### WHAT THE TASK ASKS
When the string "women" appears in a line of the records, show the whole line.

*** Opening of GIVEN RECORDS ***

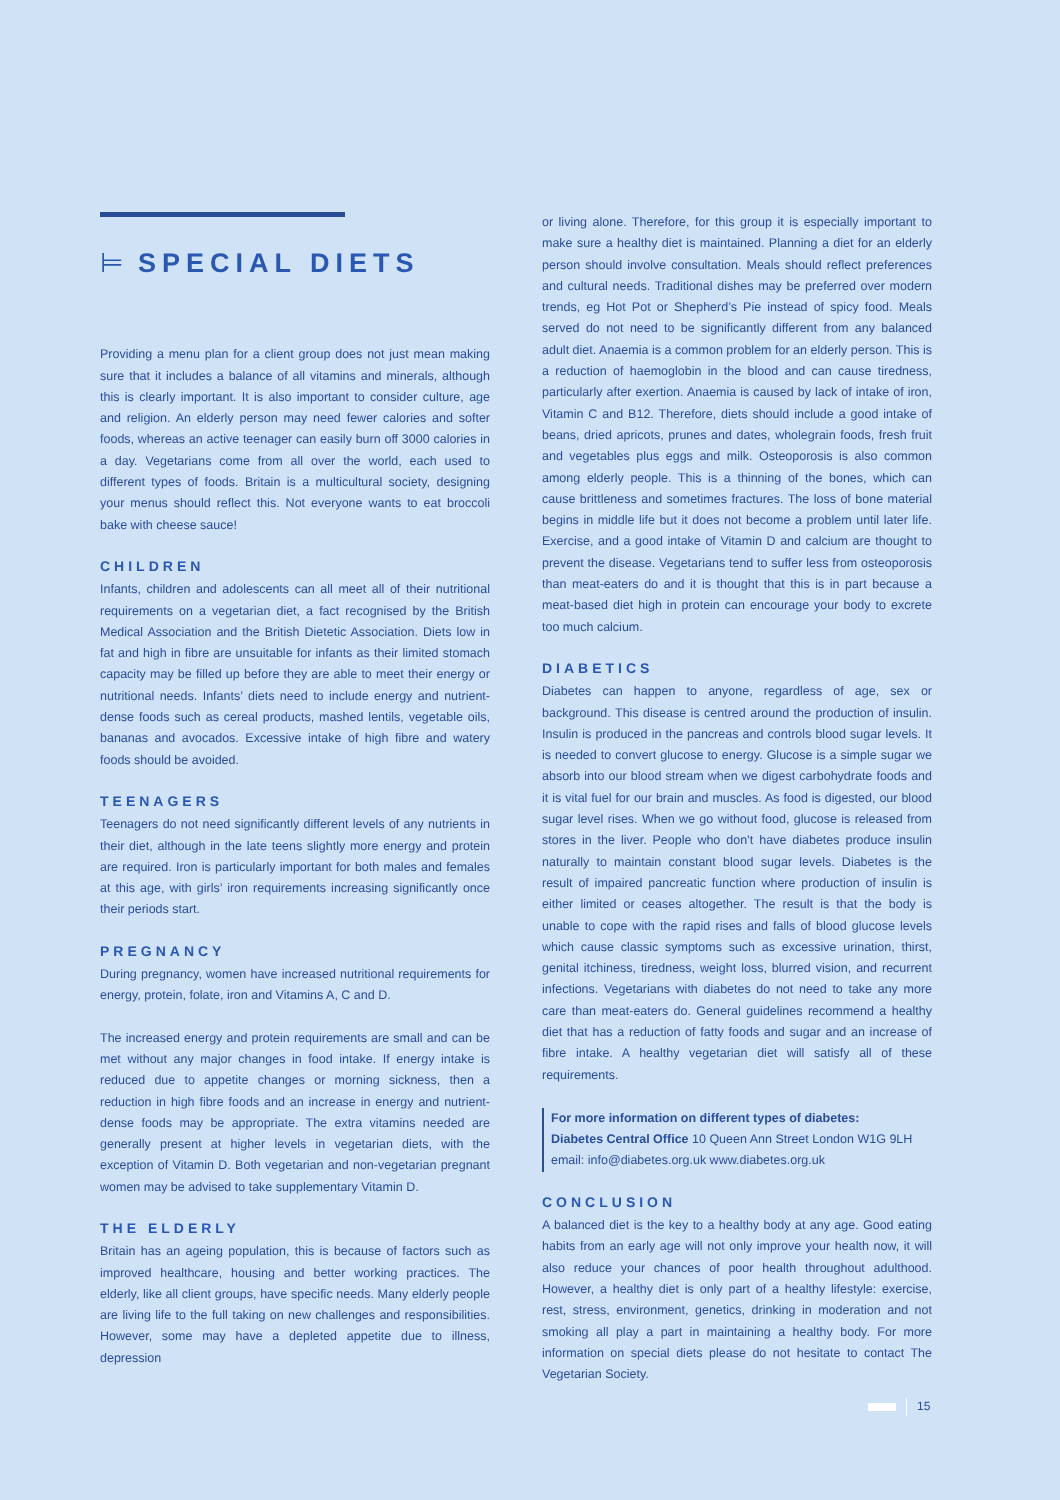⊨ SPECIAL DIETS
Providing a menu plan for a client group does not just mean making sure that it includes a balance of all vitamins and minerals, although this is clearly important. It is also important to consider culture, age and religion. An elderly person may need fewer calories and softer foods, whereas an active teenager can easily burn off 3000 calories in a day. Vegetarians come from all over the world, each used to different types of foods. Britain is a multicultural society, designing your menus should reflect this. Not everyone wants to eat broccoli bake with cheese sauce!
CHILDREN
Infants, children and adolescents can all meet all of their nutritional requirements on a vegetarian diet, a fact recognised by the British Medical Association and the British Dietetic Association. Diets low in fat and high in fibre are unsuitable for infants as their limited stomach capacity may be filled up before they are able to meet their energy or nutritional needs. Infants’ diets need to include energy and nutrient-dense foods such as cereal products, mashed lentils, vegetable oils, bananas and avocados. Excessive intake of high fibre and watery foods should be avoided.
TEENAGERS
Teenagers do not need significantly different levels of any nutrients in their diet, although in the late teens slightly more energy and protein are required. Iron is particularly important for both males and females at this age, with girls’ iron requirements increasing significantly once their periods start.
PREGNANCY
During pregnancy, women have increased nutritional requirements for energy, protein, folate, iron and Vitamins A, C and D.
The increased energy and protein requirements are small and can be met without any major changes in food intake. If energy intake is reduced due to appetite changes or morning sickness, then a reduction in high fibre foods and an increase in energy and nutrient-dense foods may be appropriate. The extra vitamins needed are generally present at higher levels in vegetarian diets, with the exception of Vitamin D. Both vegetarian and non-vegetarian pregnant women may be advised to take supplementary Vitamin D.
THE ELDERLY
Britain has an ageing population, this is because of factors such as improved healthcare, housing and better working practices. The elderly, like all client groups, have specific needs. Many elderly people are living life to the full taking on new challenges and responsibilities. However, some may have a depleted appetite due to illness, depression
or living alone. Therefore, for this group it is especially important to make sure a healthy diet is maintained. Planning a diet for an elderly person should involve consultation. Meals should reflect preferences and cultural needs. Traditional dishes may be preferred over modern trends, eg Hot Pot or Shepherd’s Pie instead of spicy food. Meals served do not need to be significantly different from any balanced adult diet. Anaemia is a common problem for an elderly person. This is a reduction of haemoglobin in the blood and can cause tiredness, particularly after exertion. Anaemia is caused by lack of intake of iron, Vitamin C and B12. Therefore, diets should include a good intake of beans, dried apricots, prunes and dates, wholegrain foods, fresh fruit and vegetables plus eggs and milk. Osteoporosis is also common among elderly people. This is a thinning of the bones, which can cause brittleness and sometimes fractures. The loss of bone material begins in middle life but it does not become a problem until later life. Exercise, and a good intake of Vitamin D and calcium are thought to prevent the disease. Vegetarians tend to suffer less from osteoporosis than meat-eaters do and it is thought that this is in part because a meat-based diet high in protein can encourage your body to excrete too much calcium.
DIABETICS
Diabetes can happen to anyone, regardless of age, sex or background. This disease is centred around the production of insulin. Insulin is produced in the pancreas and controls blood sugar levels. It is needed to convert glucose to energy. Glucose is a simple sugar we absorb into our blood stream when we digest carbohydrate foods and it is vital fuel for our brain and muscles. As food is digested, our blood sugar level rises. When we go without food, glucose is released from stores in the liver. People who don’t have diabetes produce insulin naturally to maintain constant blood sugar levels. Diabetes is the result of impaired pancreatic function where production of insulin is either limited or ceases altogether. The result is that the body is unable to cope with the rapid rises and falls of blood glucose levels which cause classic symptoms such as excessive urination, thirst, genital itchiness, tiredness, weight loss, blurred vision, and recurrent infections. Vegetarians with diabetes do not need to take any more care than meat-eaters do. General guidelines recommend a healthy diet that has a reduction of fatty foods and sugar and an increase of fibre intake. A healthy vegetarian diet will satisfy all of these requirements.
For more information on different types of diabetes:
Diabetes Central Office 10 Queen Ann Street London W1G 9LH
email: info@diabetes.org.uk www.diabetes.org.uk
CONCLUSION
A balanced diet is the key to a healthy body at any age. Good eating habits from an early age will not only improve your health now, it will also reduce your chances of poor health throughout adulthood. However, a healthy diet is only part of a healthy lifestyle: exercise, rest, stress, environment, genetics, drinking in moderation and not smoking all play a part in maintaining a healthy body. For more information on special diets please do not hesitate to contact The Vegetarian Society.
15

*** Close of GIVEN RECORDS ***

### RESPONSE
During pregnancy, women have increased nutritional requirements for energy, protein, folate, iron and Vitamins A, C and D.
The increased energy and protein requirements are small and can be met without any major changes in food intake. If energy intake is reduced due to appetite changes or morning sickness, then a reduction in high fibre foods and an increase in energy and nutrient-dense foods may be appropriate. The extra vitamins needed are generally present at higher levels in vegetarian diets, with the exception of Vitamin D. Both vegetarian and non-vegetarian pregnant women may be advised to take supplementary Vitamin D.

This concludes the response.